In Guayaquil, the police tried to fight crime with night raids in high-violence areas.
One recent evening, a caravan of police vehicles roared through the Guayaquil a suburb of Durán. At half a dozen stops they poured out in body armor and black balaclavas, ordering men to the ground and sending children in pajamas screaming into their mothers’ arms.
They made three arrests over several hours, sometimes confiscating fist-sized white rocks, believed to be drugs, from inside a house.
Back in the car, the officers talked about the challenges they faced.
One officer, who requested anonymity so he could speak freely, said what Ecuador really needed was a leader with a laser-like focus on crime. One name he raised was that of the president of El Salvador, Nayib Bukele, who has gained global attention, but also widespread allegations of human rights abuses, for his massive incarceration rate and low crime rate.
“We need someone like the man in El Salvador,” the officer said, explaining that he liked how Mr.

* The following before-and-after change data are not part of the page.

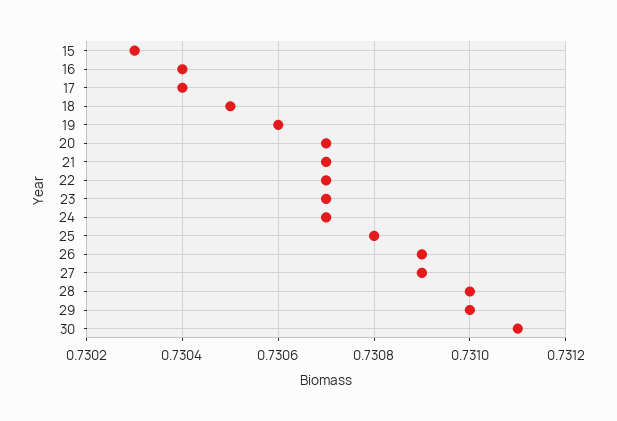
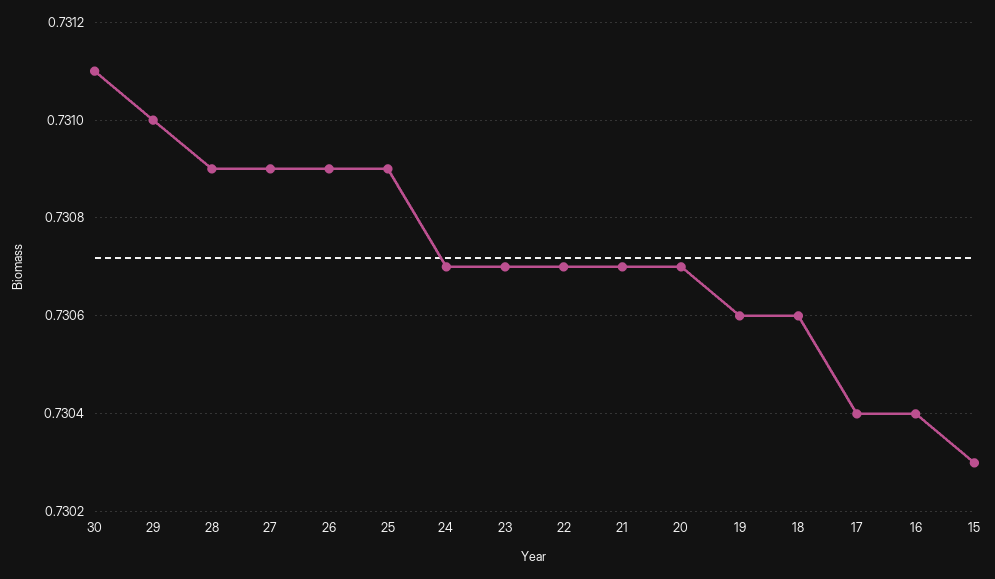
18: 0.7305 -> 0.7306
25: 0.7308 -> 0.7309
28: 0.731 -> 0.7309

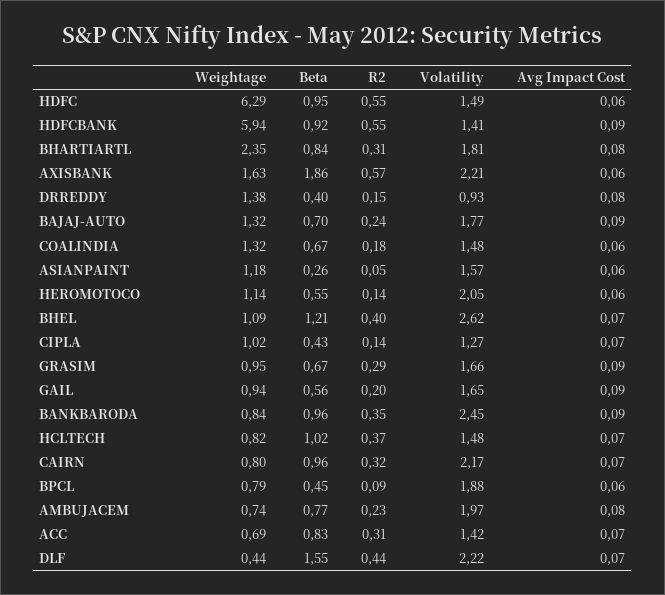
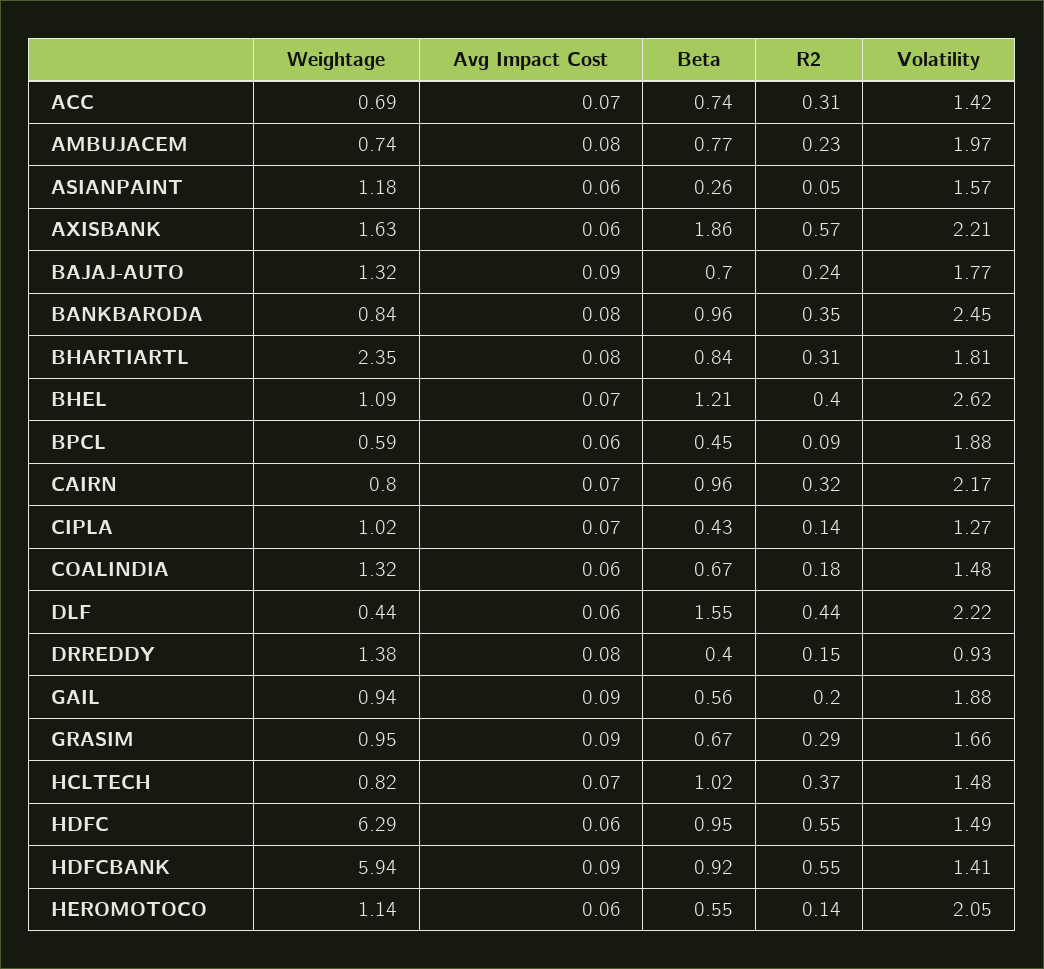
Volatility, GAIL: 1.65 -> 1.88
Avg Impact Cost, BANKBARODA: 0.09 -> 0.08
Weightage, BPCL: 0.79 -> 0.59
Beta, ACC: 0.83 -> 0.74
Avg Impact Cost, DLF: 0.07 -> 0.06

Bukele “takes the reins on security.”
A lack of funds, the officer explained, meant officers paid out of their own pockets to repair their vehicles. Instead of radios, they used their own phones to communicate. Because the criminals have much better technology, he said, “we’re in an unequal battle.”
Reporting was contributed by Thalíe Ponce in Guayaquil, José María León in Quito and Genevieve Glatsky in Bogota.